Provided entries
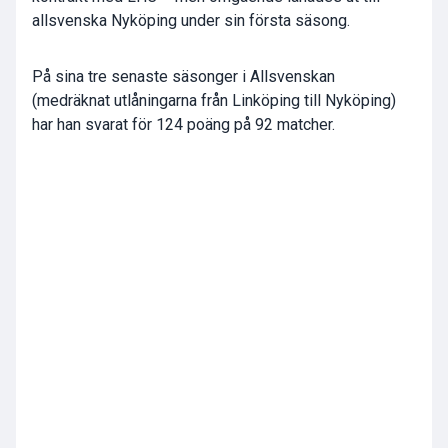
allsvenska Nyköping under sin första säsong.
På sina tre senaste säsonger i Allsvenskan
(medräknat utlåningarna från Linköping till Nyköping)
har han svarat för 124 poäng på 92 matcher.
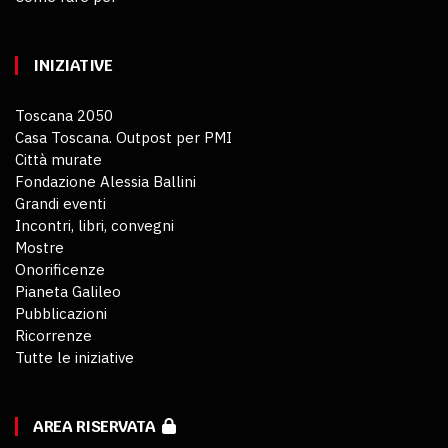
INIZIATIVE
Toscana 2050
Casa Toscana. Outpost per PMI
Città murate
Fondazione Alessia Ballini
Grandi eventi
Incontri, libri, convegni
Mostre
Onorificenze
Pianeta Galileo
Pubblicazioni
Ricorrenze
Tutte le iniziative
AREA RISERVATA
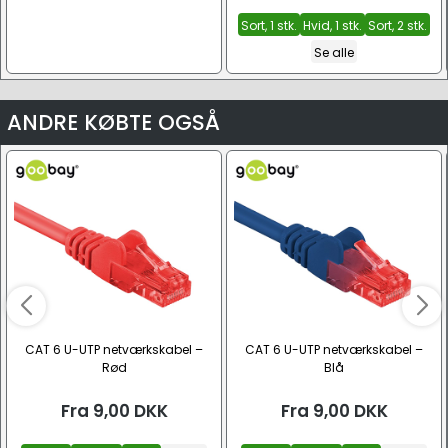
Sort, 1 stk.
Hvid, 1 stk.
Sort, 2 stk.
Se alle
ANDRE KØBTE OGSÅ
CAT 6 U-UTP netværkskabel –
CAT 6 U-UTP netværkskabel –
Rød
Blå
Fra
9,00
DKK
Fra
9,00
DKK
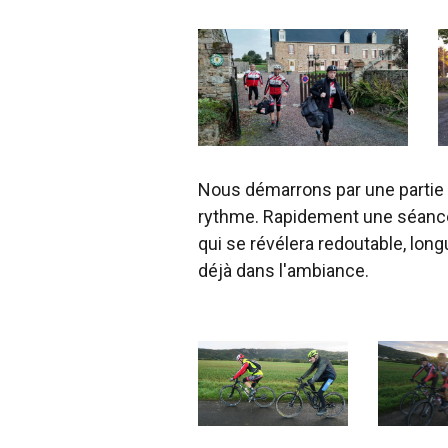
Nous démarrons par une partie pl
rythme. Rapidement une séance
qui se révélera redoutable, long
déjà dans l'ambiance.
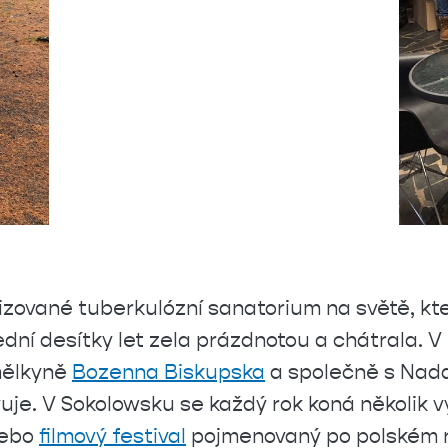
lizované tuberkulózní sanatorium na světě, kte
dní desítky let zela prázdnotou a chátrala. V r
umělkyně
Bozenna Biskupska
a společně s Nad
vuje. V Sokolowsku se každý rok koná několik v
nebo
filmový festival
pojmenovaný po polském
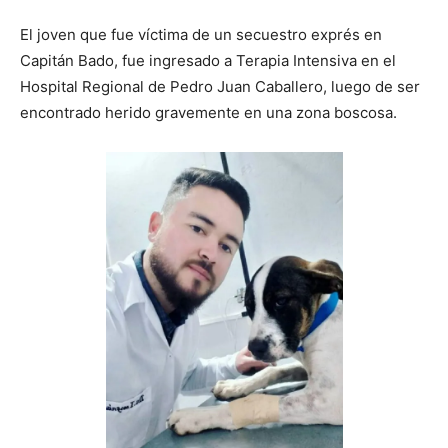
El joven que fue víctima de un secuestro exprés en
Capitán Bado, fue ingresado a Terapia Intensiva en el
Hospital Regional de Pedro Juan Caballero, luego de ser
encontrado herido gravemente en una zona boscosa.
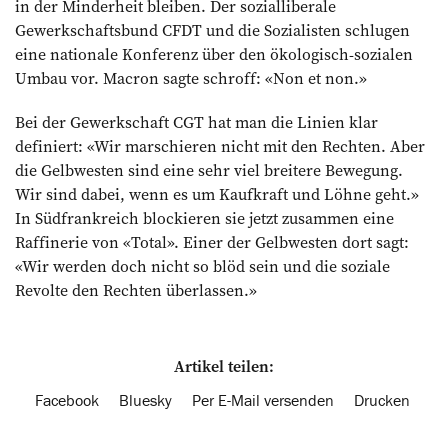
in der Minderheit bleiben. Der sozialliberale
Gewerkschaftsbund CFDT und die Sozialisten schlugen
eine nationale Konferenz über den ökologisch-sozialen
Umbau vor. ­Macron sagte schroff: «Non et non.»
Bei der Gewerkschaft CGT hat man die Linien klar
definiert: «Wir marschieren nicht mit den Rechten. Aber
die Gelbwesten sind eine sehr viel breitere Bewegung.
Wir sind dabei, wenn es um Kaufkraft und Löhne geht.»
In Südfrankreich blockieren sie jetzt zusammen eine
Raffinerie von «Total». Einer der Gelbwesten dort sagt:
«Wir werden doch nicht so blöd sein und die soziale
Revolte den Rechten überlassen.»
Artikel teilen:
Facebook
Bluesky
Per E-Mail versenden
Drucken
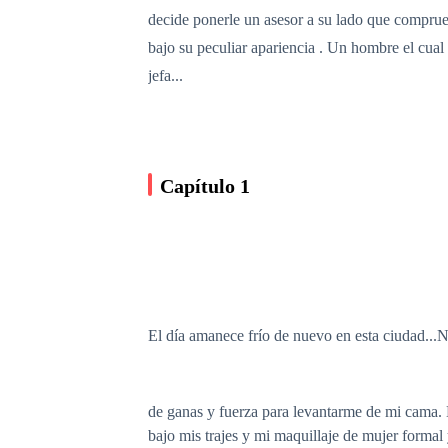
decide ponerle un asesor a su lado que comprueb
bajo su peculiar apariencia . Un hombre el cual 
jefa...
Capítulo 1
El día amanece frío de nuevo en esta ciudad..
de ganas y fuerza para levantarme de mi cama.
bajo mis trajes y mi maquillaje de mujer formal 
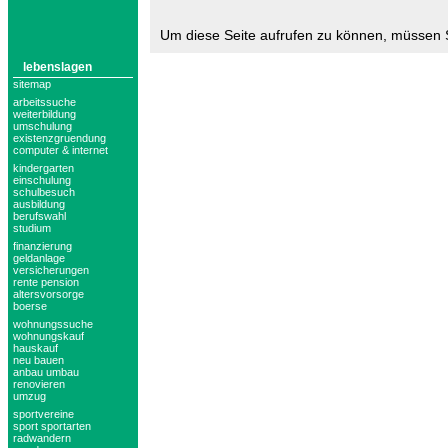
Um diese Seite aufrufen zu können, müssen 
lebenslagen
sitemap
arbeitssuche
weiterbildung
umschulung
existenzgruendung
computer & internet
kindergarten
einschulung
schulbesuch
ausbildung
berufswahl
studium
finanzierung
geldanlage
versicherungen
rente pension
altersvorsorge
boerse
wohnungssuche
wohnungskauf
hauskauf
neu bauen
anbau umbau
renovieren
umzug
sportvereine
sport sportarten
radwandern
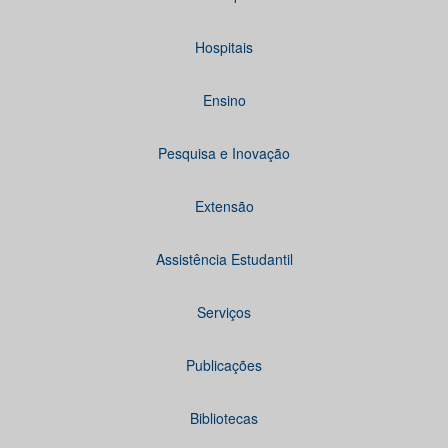
Hospitais
Ensino
Pesquisa e Inovação
Extensão
Assistência Estudantil
Serviços
Publicações
Bibliotecas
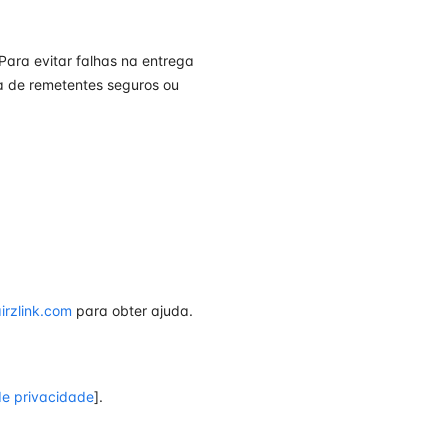
Para evitar falhas na entrega
ta de remetentes seguros ou
irzlink.com
para obter ajuda.
 de privacidade
].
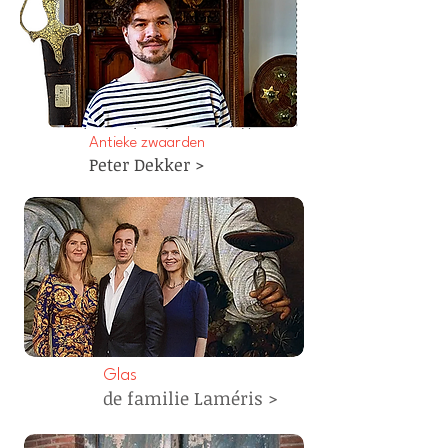
Antieke zwaarden
Peter Dekker >
Glas
de familie Laméris >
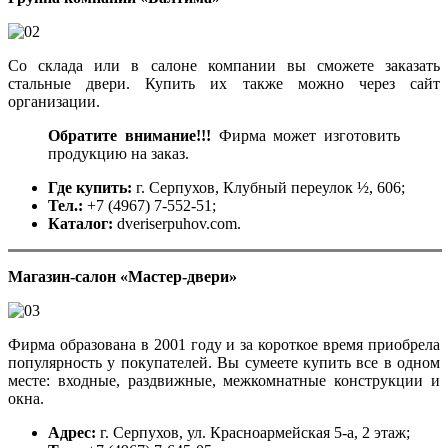
Со склада или в салоне компании вы сможете заказать
стальные двери. Купить их также можно через сайт
организации.
Обратите внимание!!!
Фирма может изготовить
продукцию на заказ.
Где купить:
г. Серпухов, Клубный переулок ½, 606;
Тел.:
+7 (4967) 7-552-51;
Каталог:
dveriserpuhov.com.
Магазин-салон «Мастер-двери»
Фирма образована в 2001 году и за короткое время приобрела
популярность у покупателей. Вы сумеете купить все в одном
месте: входные, раздвижные, межкомнатные конструкции и
окна.
Адрес:
г. Серпухов, ул. Красноармейская 5-а, 2 этаж;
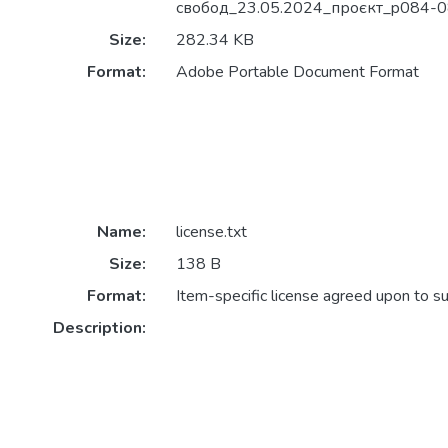
свобод_23.05.2024_проєкт_p084-0
Size:
282.34 KB
Format:
Adobe Portable Document Format
Name:
license.txt
Size:
138 B
Format:
Item-specific license agreed upon to s
Description:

Work task
Give every line of text in the material above as a Markdown table with two columns, Row and Line. Number the rows in order, skip blank lines, and leave out the pictures.

Written answer
| Row | Line |
|---|---|
| 1 | allsvenska Nyköping under sin första säsong. |
| 2 | På sina tre senaste säsonger i Allsvenskan |
| 3 | (medräknat utlåningarna från Linköping till Nyköping) |
| 4 | har han svarat för 124 poäng på 92 matcher. |
| 5 | INIZIATIVE |
| 6 | Toscana 2050 |
| 7 | Casa Toscana. Outpost per PMI |
| 8 | Città murate |
| 9 | Fondazione Alessia Ballini |
| 10 | Grandi eventi |
| 11 | Incontri, libri, convegni |
| 12 | Mostre |
| 13 | Onorificenze |
| 14 | Pianeta Galileo |
| 15 | Pubblicazioni |
| 16 | Ricorrenze |
| 17 | Tutte le iniziative |
| 18 | AREA RISERVATA |
| 19 | Sort, 1 stk. |
| 20 | Hvid, 1 stk. |
| 21 | Sort, 2 stk. |
| 22 | Se alle |
| 23 | ANDRE KØBTE OGSÅ |
| 24 | CAT 6 U-UTP netværkskabel – |
| 25 | CAT 6 U-UTP netværkskabel – |
| 26 | Rød |
| 27 | Blå |
| 28 | Fra |
| 29 | 9,00 |
| 30 | DKK |
| 31 | Fra |
| 32 | 9,00 |
| 33 | DKK |
| 34 | Nous démarrons par une partie pl |
| 35 | rythme. Rapidement une séance |
| 36 | qui se révélera redoutable, long |
| 37 | déjà dans l'ambiance. |
| 38 | lizované tuberkulózní sanatorium na světě, kte |
| 39 | dní desítky let zela prázdnotou a chátrala. V r |
| 40 | umělkyně |
| 41 | Bozenna Biskupska |
| 42 | a společně s Nad |
| 43 | vuje. V Sokolowsku se každý rok koná několik v |
| 44 | nebo |
| 45 | filmový festival |
| 46 | pojmenovaný po polském |
| 47 | El joven que fue víctima de un secuestro exprés en |
| 48 | Capitán Bado, fue ingresado a Terapia Intensiva en el |
| 49 | Hospital Regional de Pedro Juan Caballero, luego de ser |
| 50 | encontrado herido gravemente en una zona boscosa. |
| 51 | in der Minderheit bleiben. Der sozialliberale |
| 52 | Gewerkschaftsbund CFDT und die Sozialisten schlugen |
| 53 | eine nationale Konferenz über den ökologisch-sozialen |
| 54 | Umbau vor. ­Macron sagte schroff: «Non et non.» |
| 55 | Bei der Gewerkschaft CGT hat man die Linien klar |
| 56 | definiert: «Wir marschieren nicht mit den Rechten. Aber |
| 57 | die Gelbwesten sind eine sehr viel breitere Bewegung. |
| 58 | Wir sind dabei, wenn es um Kaufkraft und Löhne geht.» |
| 59 | In Südfrankreich blockieren sie jetzt zusammen eine |
| 60 | Raffinerie von «Total». Einer der Gelbwesten dort sagt: |
| 61 | «Wir werden doch nicht so blöd sein und die soziale |
| 62 | Revolte den Rechten überlassen.» |
| 63 | Artikel teilen: |
| 64 | Facebook |
| 65 | Bluesky |
| 66 | Per E-Mail versenden |
| 67 | Drucken |
| 68 | decide ponerle un asesor a su lado que comprueb |
| 69 | bajo su peculiar apariencia . Un hombre el cual  |
| 70 | jefa... |
| 71 | Capítulo 1 |
| 72 | El día amanece frío de nuevo en esta ciudad.. |
| 73 | de ganas y fuerza para levantarme de mi cama. |
| 74 | bajo mis trajes y mi maquillaje de mujer formal  |
| 75 | Um diese Seite aufrufen zu können, müssen  |
| 76 | lebenslagen |
| 77 | sitemap |
| 78 | arbeitssuche |
| 79 | weiterbildung |
| 80 | umschulung |
| 81 | existenzgruendung |
| 82 | computer & internet |
| 83 | kindergarten |
| 84 | einschulung |
| 85 | schulbesuch |
| 86 | ausbildung |
| 87 | berufswahl |
| 88 | studium |
| 89 | finanzierung |
| 90 | geldanlage |
| 91 | versicherungen |
| 92 | rente pension |
| 93 | altersvorsorge |
| 94 | boerse |
| 95 | wohnungssuche |
| 96 | wohnungskauf |
| 97 | hauskauf |
| 98 | neu bauen |
| 99 | anbau umbau |
| 100 | renovieren |
| 101 | umzug |
| 102 | sportvereine |
| 103 | sport sportarten |
| 104 | radwandern |
| 105 | Hospitais |
| 106 | Ensino |
| 107 | Pesquisa e Inovação |
| 108 | Extensão |
| 109 | Assistência Estudantil |
| 110 | Serviços |
| 111 | Publicações |
| 112 | Bibliotecas |
| 113 | Para evitar falhas na entrega |
| 114 | ta de remetentes seguros ou |
| 115 | irzlink.com |
| 116 | para obter ajuda. |
| 117 |  de privacidade |
| 118 | ]. |
| 119 | Antieke zwaarden |
| 120 | Peter Dekker > |
| 121 | Glas |
| 122 | de familie Laméris > |
| 123 | Со склада или в салоне компании вы сможете заказать |
| 124 | стальные двери. Купить их также можно через сайт |
| 125 | организации. |
| 126 | Обратите внимание!!! |
| 127 | Фирма может изготовить |
| 128 | продукцию на заказ. |
| 129 | Где купить: |
| 130 | г. Серпухов, Клубный переулок ½, 606; |
| 131 | Тел.: |
| 132 | +7 (4967) 7-552-51; |
| 133 | Каталог: |
| 134 | dveriserpuhov.com. |
| 135 | Магазин-салон «Мастер-двери» |
| 136 | Фирма образована в 2001 году и за короткое время приобрела |
| 137 | популярность у покупателей. Вы сумеете купить все в одном |
| 138 | месте: входные, раздвижные, межкомнатные конструкции и |
| 139 | окна. |
| 140 | Адрес: |
| 141 | г. Серпухов, ул. Красноармейская 5-а, 2 этаж; |
| 142 | свобод_23.05.2024_проєкт_p084-0 |
| 143 | Size: |
| 144 | 282.34 KB |
| 145 | Format: |
| 146 | Adobe Portable Document Format |
| 147 | Name: |
| 148 | license.txt |
| 149 | Size: |
| 150 | 138 B |
| 151 | Format: |
| 152 | Item-specific license agreed upon to s |
| 153 | Description: |